Now for the comma part. Sure, you put commas between the adjectives (but not between an adjective and its noun) but only when the adjectives are of the same kind. So you might describe a plant as having “small, hairy, prickly, dark green leaves”. (Note, however, that a string of definitive adjectives does not need commas. More on this below.)
A string of adjectives of different types doesn’t need commas, either. “John does enjoy a fine old tawny port” doesn’t need any commas at all, because the three adjectives are all of different classes: fine is evaluative, old is descriptive and tawny in this case refers to an intrinsic quality of the beverage, so it is definitive. (In other cases, such as “tawny hair” we are describing a quality that may or may not be permanent and so falls into the “descriptive” variety.)
Despite the above recommendation, there is actually a movement towards reduced comma use, so you are quite likely to see “small red apples” or “big fat ladies”. When only two adjectives are involved the meaning is usually quite clear, so you can get away without using commas. Sometimes you can even do it with three adjectives. Personal judgement comes into play, and personal judgement is more frequently acceptable in comma usage than in any other form of punctuation.
But back to word order, which is actually even more complex than the above paragraphs suggest. What if we have several adjectives of the same kind? How do we decide what order to put them in? Once again, if you have native proficiency in English, you will put them in a certain order automatically.

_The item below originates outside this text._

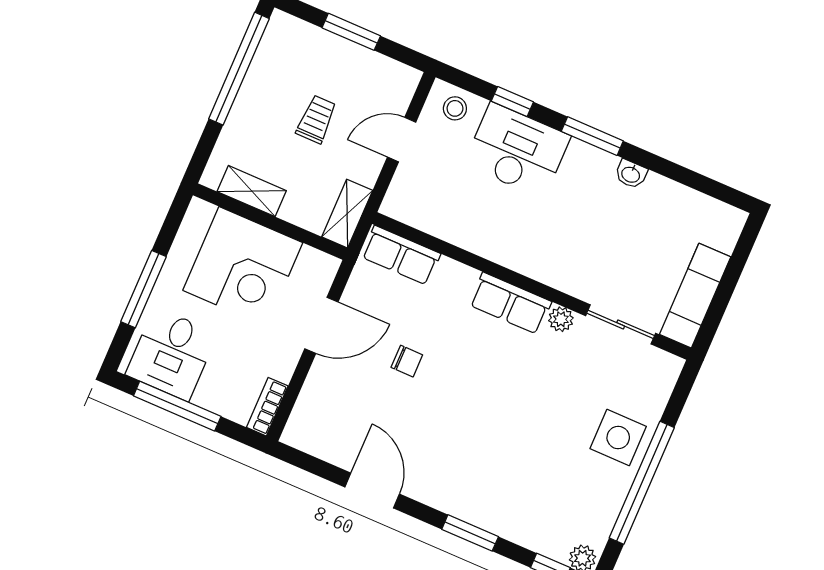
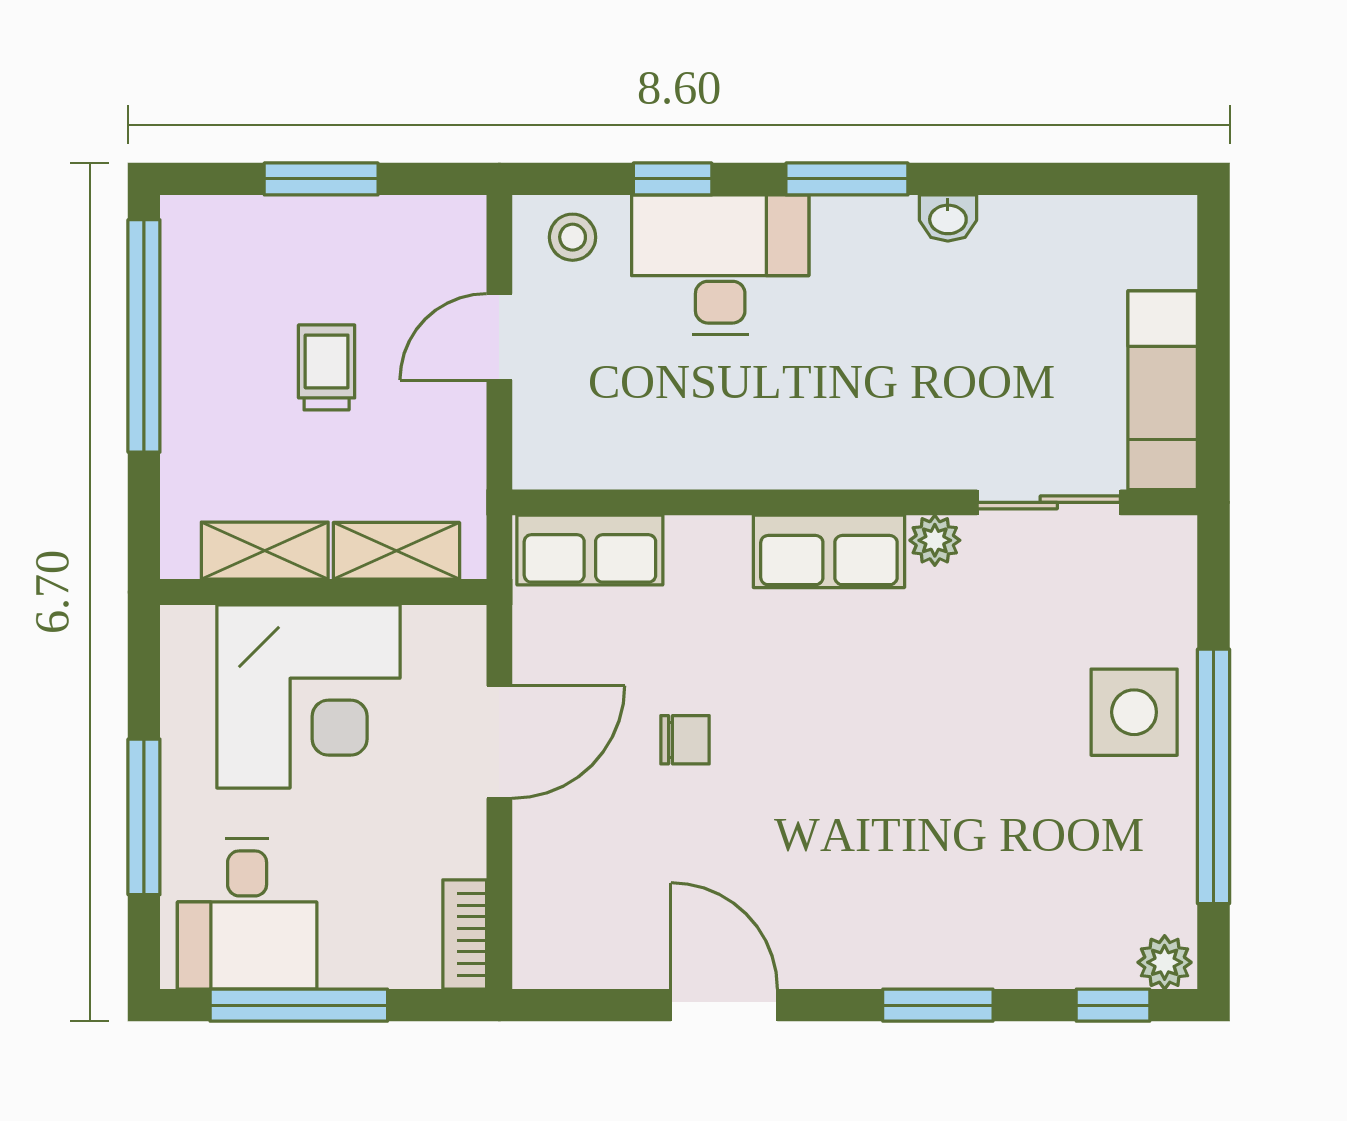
shelving: (347, 214) -> (396, 551), moved, turned 90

But what is that order? Well, it goes like this:
For example, a beautiful, enchanting dress.
For example, a cheap, big, hot, fresh, round, brown bun.
Material or intrinsic quality
For example, a Hungarian wooden sailing ship. Note the lack of commas, despite the adjectives all being definitive. Generally, definitive elements in a sentence do not need to be separated by commas. A good rule of thumb is to try placing the word “and” between the words. If it doesn’t make sense with “and”, you don’t need commas. So while you might write “a beautiful and enchanting dress”, you certainly would not write “a Hungarian and wooden and sailing ship”, would you?
And that’s probably enough on commas and adjectives for one post. I’ll blog on other aspects of commas usage another time. In fact, I could probably go on for years, but panic not – I won’t!
*Style Manual for Authors, Editors and Printers, Sixth edition, ©Commonwealth of Australia, 2002. This is the manual upon which most major publishers, government bodies, educational institutions, NGOs and businesses in Australia base their style sheets. Some small presses, for some reason, use the Chicago Manual of Style. I have no idea why.